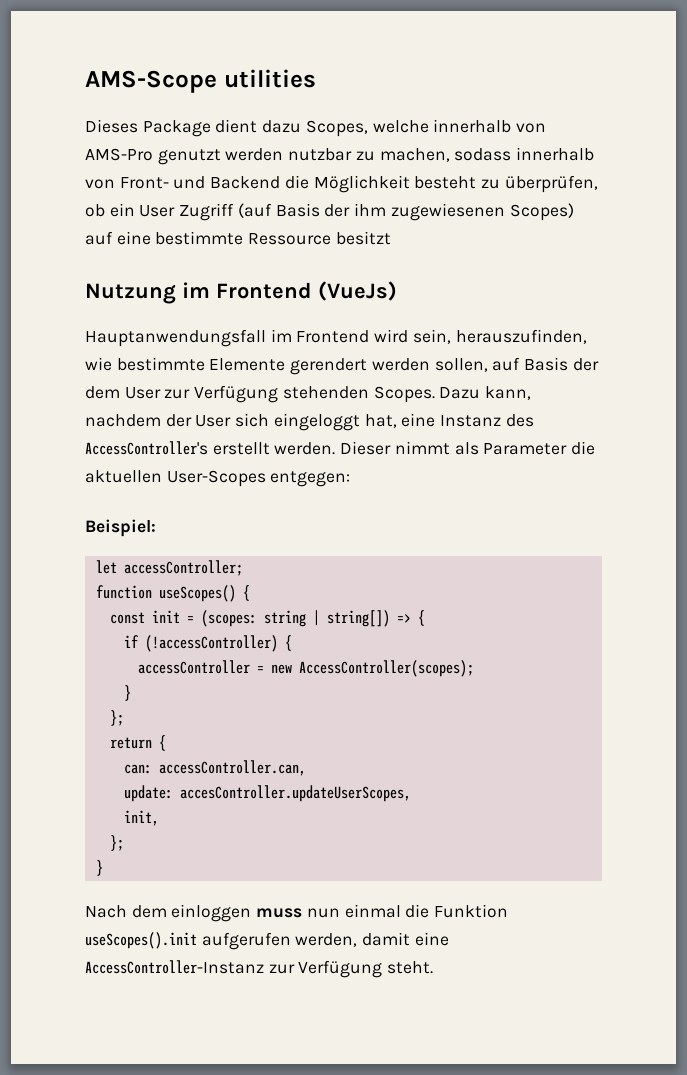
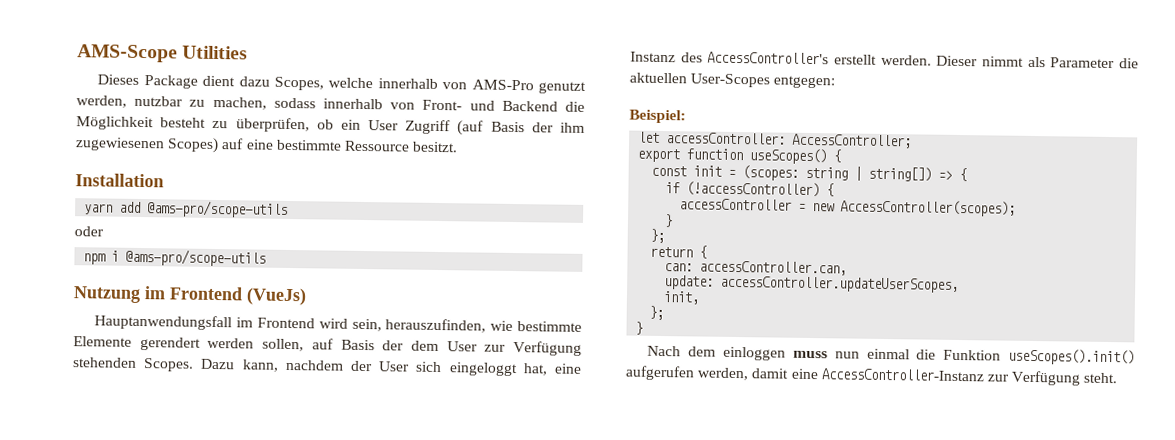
[223,69,316,88] utilities -> [182,45,249,60] Utilities
[225,148,284,161] werden -> [76,95,127,108] werden,
[335,231,391,245] besitzt -> [412,141,459,153] [75,173,164,188] [84,200,289,218] [74,226,104,237] [83,248,267,267] besitzt. // Installation // yarn add @ams-pro/scope-utils // oder // npm i @ams-pro/scope-utils
[123,560,243,576] accessController; // -> [666,132,913,149] [637,148,681,163] accessController: AccessController; // export
[179,785,411,802] accesController.updateUserScopes, -> [720,275,960,293] accessController.updateUserScopes,
[85,932,197,949] useScopes().init -> [1008,348,1135,366] useScopes().init()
──────────
Task description |
Pictures are to be left out; the lines from the start of the records above through the line holding "[335,231,391,245] besitzt ->" are to be returned exactly.

Task answer |
[223,69,316,88] utilities -> [182,45,249,60] Utilities
[225,148,284,161] werden -> [76,95,127,108] werden,
[335,231,391,245] besitzt -> [412,141,459,153] [75,173,164,188] [84,200,289,218] [74,226,104,237] [83,248,267,267] besitzt. // Installation // yarn add @ams-pro/scope-utils // oder // npm i @ams-pro/scope-utils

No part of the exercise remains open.